The November 1933 issue of Vanderbilt Alumnus (Vanderbilt University)
The November 1933 issue of Vanderbilt Alumnus (Vanderbilt University)

Vanderbilt’s flagship publication dates back in some form to 1887, when alumnus and Professor of Chemistry John T. McGill compiled “Alumni Notes” for a section in the Vanderbilt Observer, a student-led literary magazine. In 1901, the university published the Vanderbilt University Quarterly, a more scholarly subscription journal. This publication included contributions by faculty while primarily featuring campus news and printed speeches from university events.  

The Vanderbilt Alumnus replaced the Quarterly in 1915 with the aim of encouraging alumni to take a more active role in their alma mater. This monthly magazine brought stories of current campus happenings to what by then had become a sizeable audience of university graduates. The Vanderbilt Alumnus name was changed to Vanderbilt Magazine in 1986. 

Vanderbilt Magazine and Vanderbilt Alumnus can be found alongside other digital collections on JSTOR made available by the Heard Libraries, including the Vanderbilt Hustler and the Rev.

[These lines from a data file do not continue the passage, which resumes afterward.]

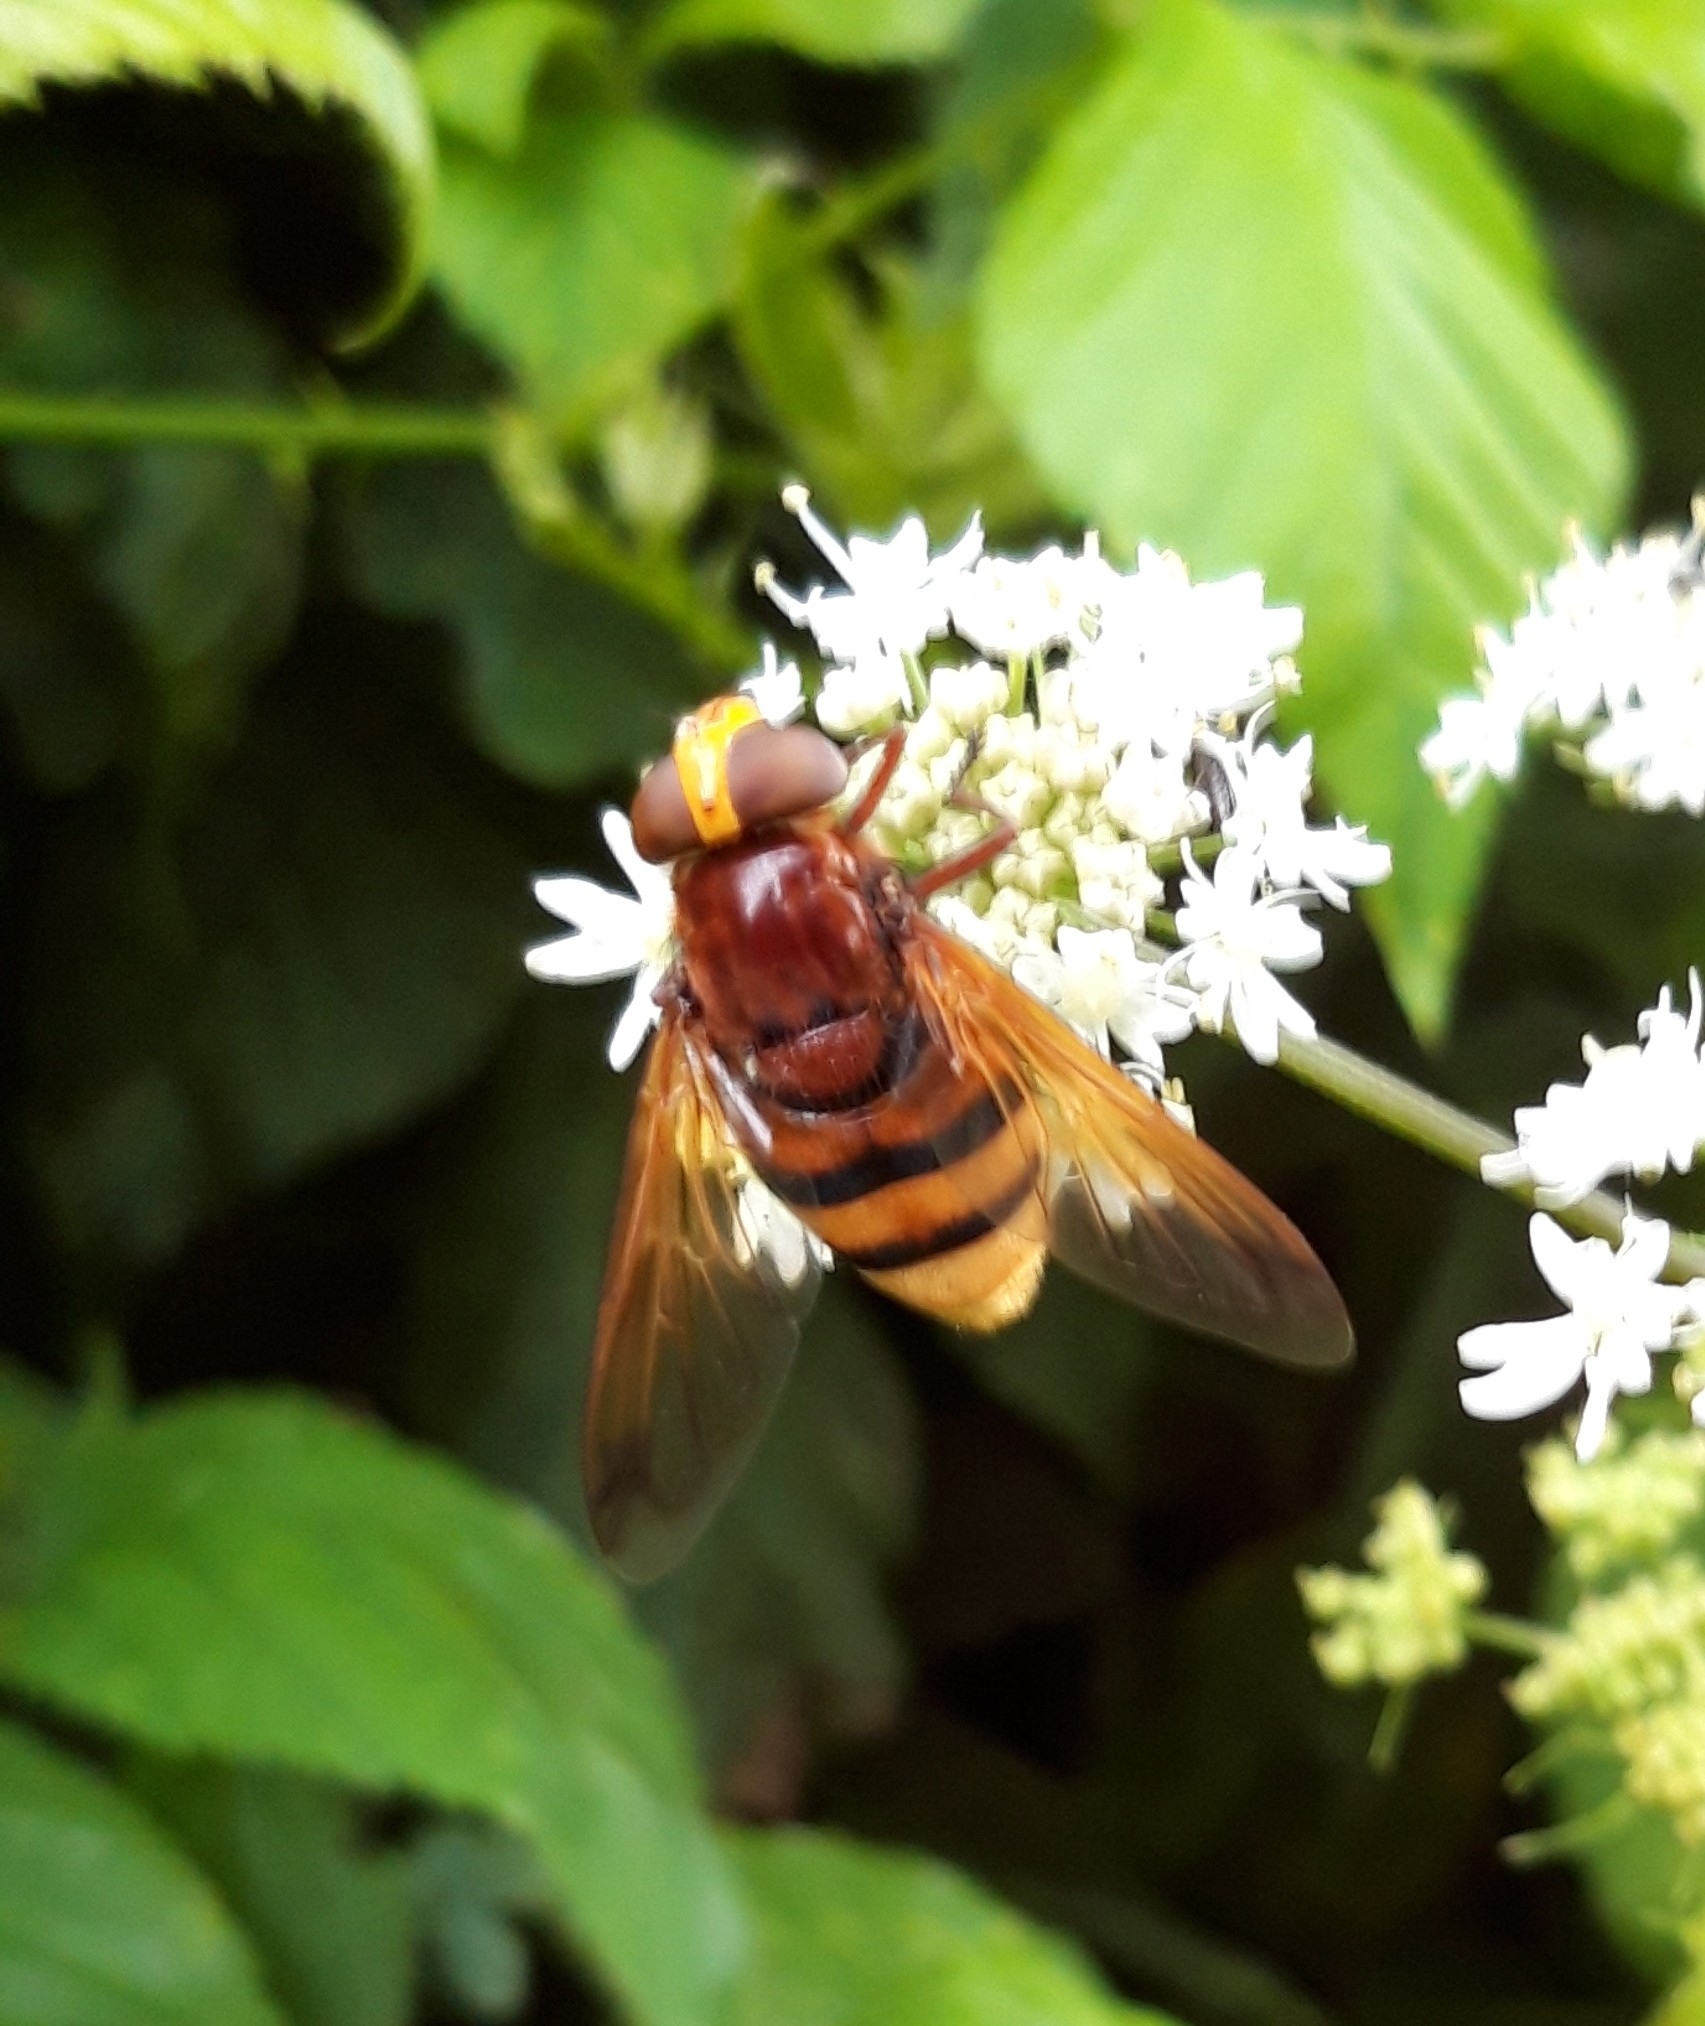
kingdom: Animalia
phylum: Arthropoda
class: Insecta
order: Diptera
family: Syrphidae
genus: Volucella
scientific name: Volucella zonaria
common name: Hornet hoverfly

James Lawson Papers. 

“This archive celebrates the enduring legacy of Vanderbilt’s flagship publication and is a boon for alumni, historians and anyone with an interest in the university,” said Jon Shaw, university librarian. “My thanks to the Special Collections team for their diligent work in digitizing the magazine and making it available to a wider audience. This effort is another way Heard Libraries are celebrating our university’s history during Vanderbilt’s Sesquicentennial year.”